Foreign policy has been the forgotten issue of the 2020 election, dominated by the pandemic, civil unrest and accusations of corruption and mail-in ballot fraud. However, in an age of struggling US-China relations and rising populism, we can expect it to become a central aspect of the new administration. Therefore, what are the key differences in the candidates’ policies, and how can investors expect to profit?
Trump’s isolationist ‘America First’ stance on foreign policy has decreased multilateralism and global cooperation, in turn harming foreign direct investment (FDI). The president has withdrawn the US from 13 international agreements, and pursued a policy of economic isolationism. These policies encouraged US companies to repatriate earnings, causing global FDI to fall 10% in 2018. Trump also blocked 22 deals worth 50 million USD or more, including the proposed 117 billion USD takeover of US chipmaker Qualcomm by Singapore’s Broadcom. This totalled 150 billion USD worth of foreign investment being denied to certain American companies by Trump. It seems therefore that a Trump win would have encouraged investors to ‘Buy American’, asking them to identify companies not prone to a foreign and especially Chinese takeover, and requesting the avoidance of countries constituting a geopolitical threat to the US.
Trump’s China policy has been dominated by the US-China trade war. In total, the US has imposed tariffs on more than 360 billion USD worth of Chinese goods, and China has retaliated with more than 110 billion USD worth of tariffs. The Asian region was the most sensitive to the subsequent economic slowdown reflecting both its dependence upon physical trade in goods and the direct application of tariffs to many companies operating there. Worldwide, the most sensitive companies to the slowdown would be economic cyclicals, such as machinery, automobiles and chemicals. Commodity related stocks would be hit by lower prices in this eventuality. Thus, further trade uncertainty with China is detrimental for international equity portfolios.

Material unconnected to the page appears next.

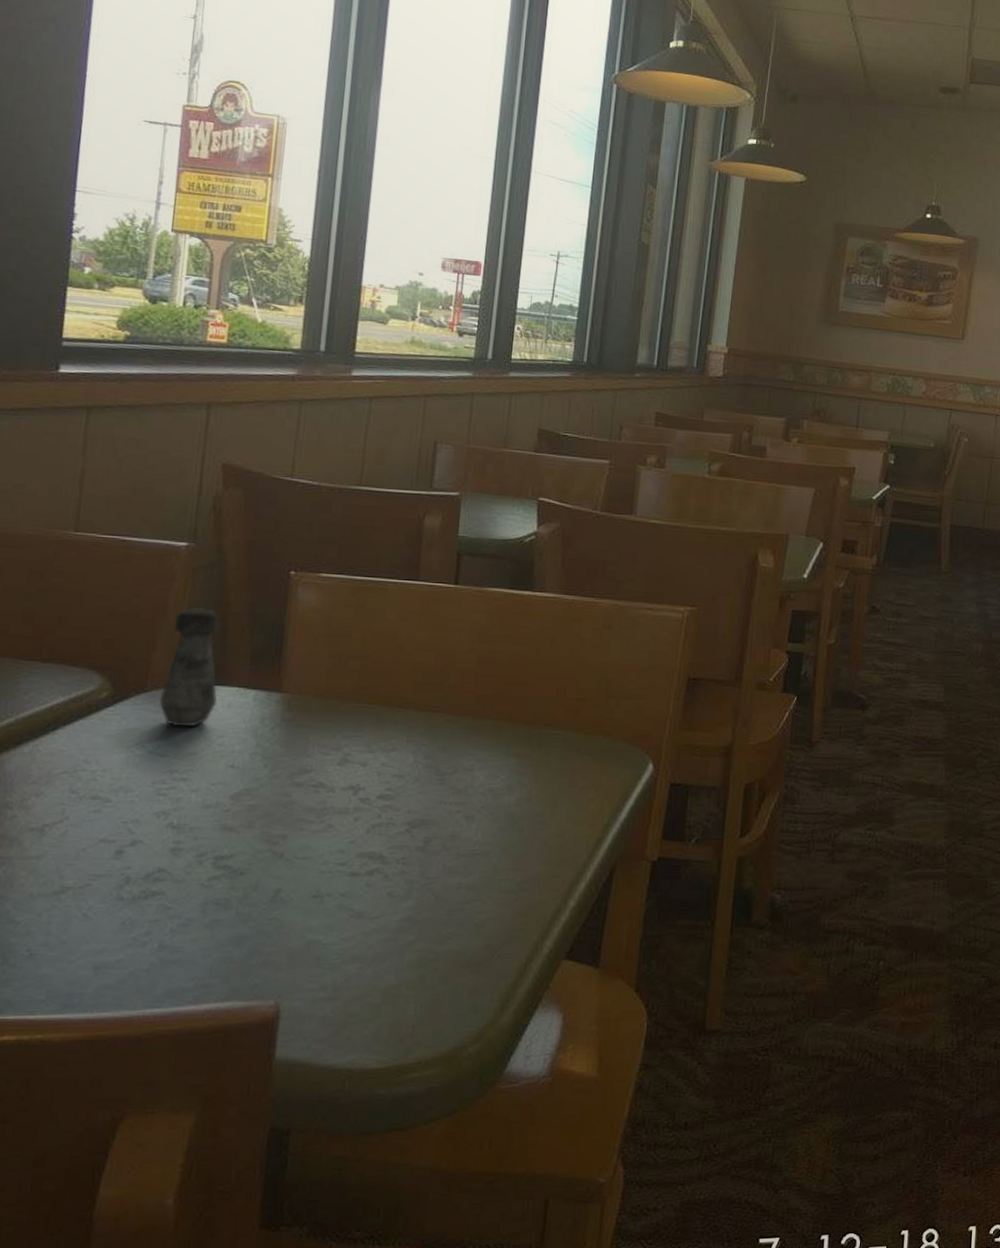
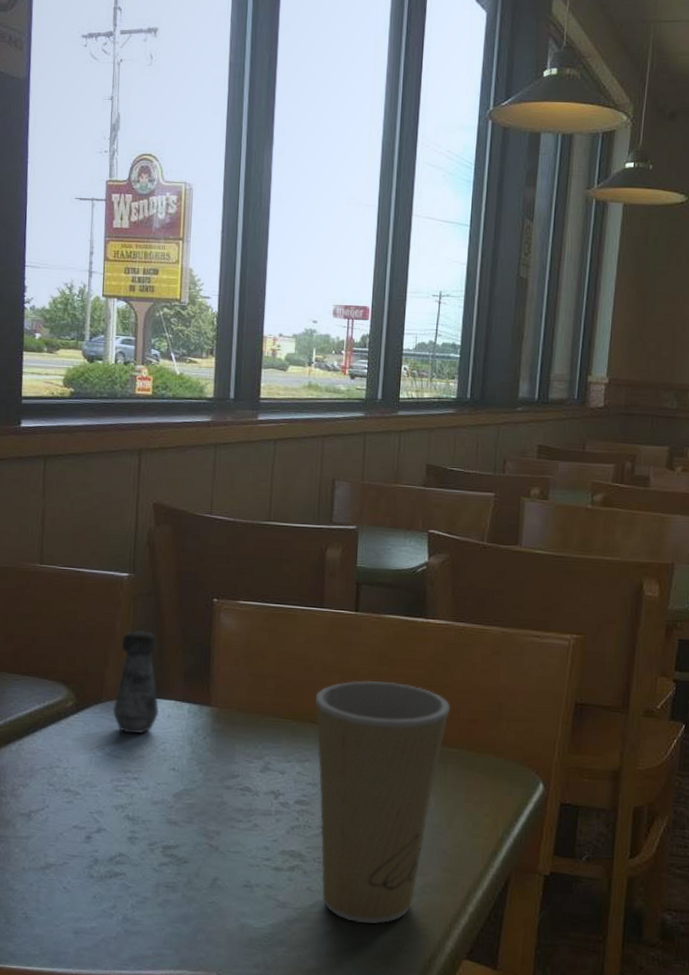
paper cup: none [404,659,557,929] -> present [314,680,451,924]

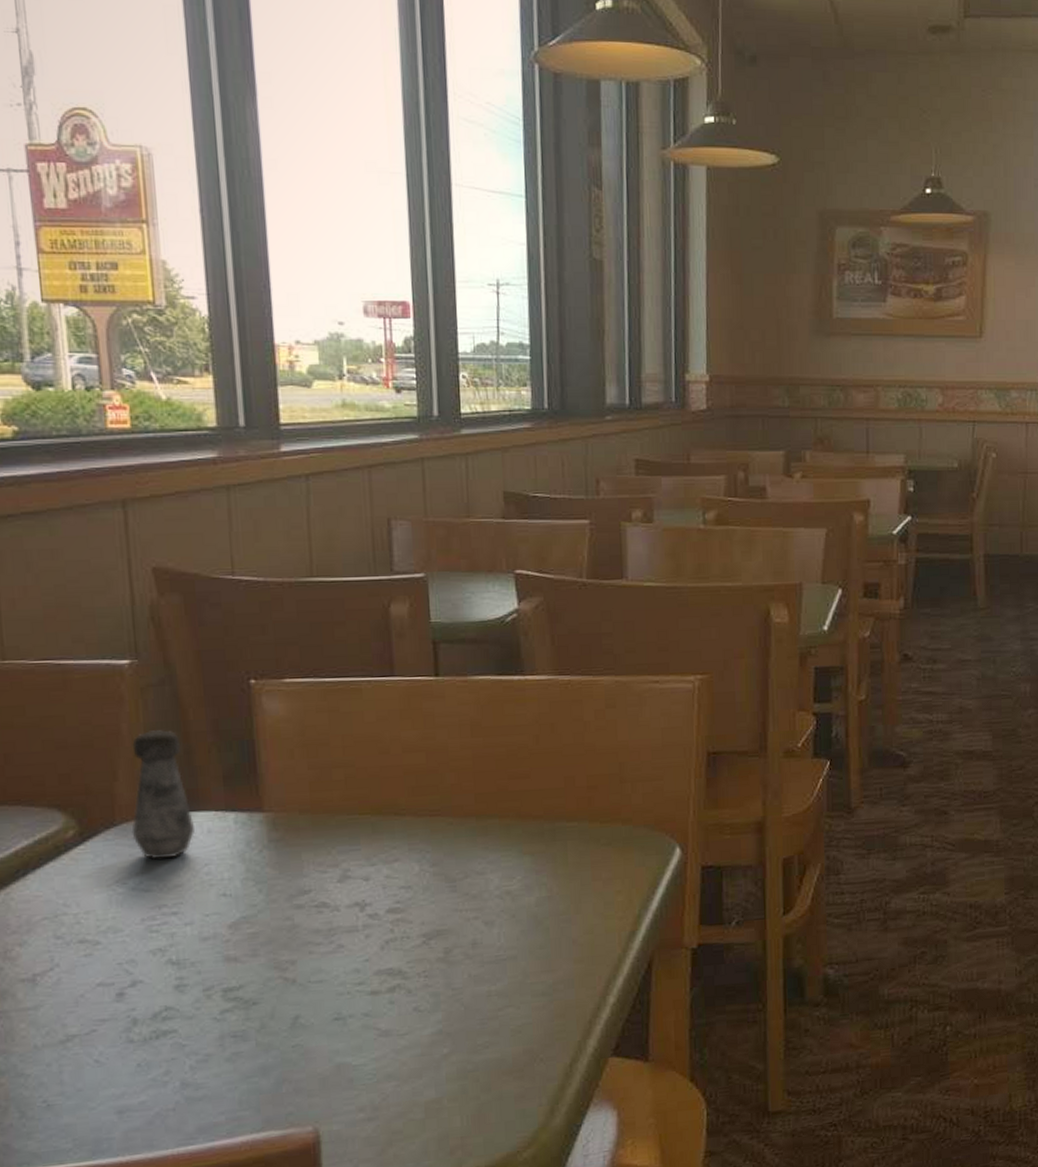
paper cup: present [314,680,451,924] -> none [397,754,564,1039]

Biden’s foreign policy indicates that it plans to boost multilateralism by undoing Trump’s protectionist measures. For example, the Democrat candidate has pledged to immediately re-join the Paris Agreement through executive action. Instead of relentless trade wars against China and the EU, Biden is well-positioned to launch a new era of “fair trade” agreements that balance enhanced market access with high labour, human rights and environmental standards. This means investors can once again hold a globalised portfolio, as well as increasing positions on the US consumer sector which will no longer be affected by tariffs and trade uncertainty.
Biden’s China policy is less clearly a reversal of Trumpian protectionism. The Democrat’s preference for multilateralism raises the potential for greater co-operation with China. However, this same cooperation, likely to be concentrated in the West, gives America ‘substantial leverage to shape the rules of the road on everything from the environment to labour, trade, technology and transparency, so they continue to reflect democratic interests and values’, as Biden himself said. While remaining politically hawkish on China, we can expect an end to trade tariffs on China because of the increased prices on the US consumer. Investors should remain cautious while Biden’s China policy develops, remaining quietly bullish on a potential strengthened yuan and surge in investment in Chinese equities.
In conclusion, the effect of the election on one’s portfolio depends on asset allocation. While US equities, especially those unlikely to receive foreign investment, would have benefitted from a Trump victory, globalised portfolios, the US consumer sector and Chinese domestic stocks are all set to benefit from Biden’s win. As the election results came in, the global stock markets had already started to climb. This is indicative of the economic climate investors can expect throughout Joe Biden’s presidency.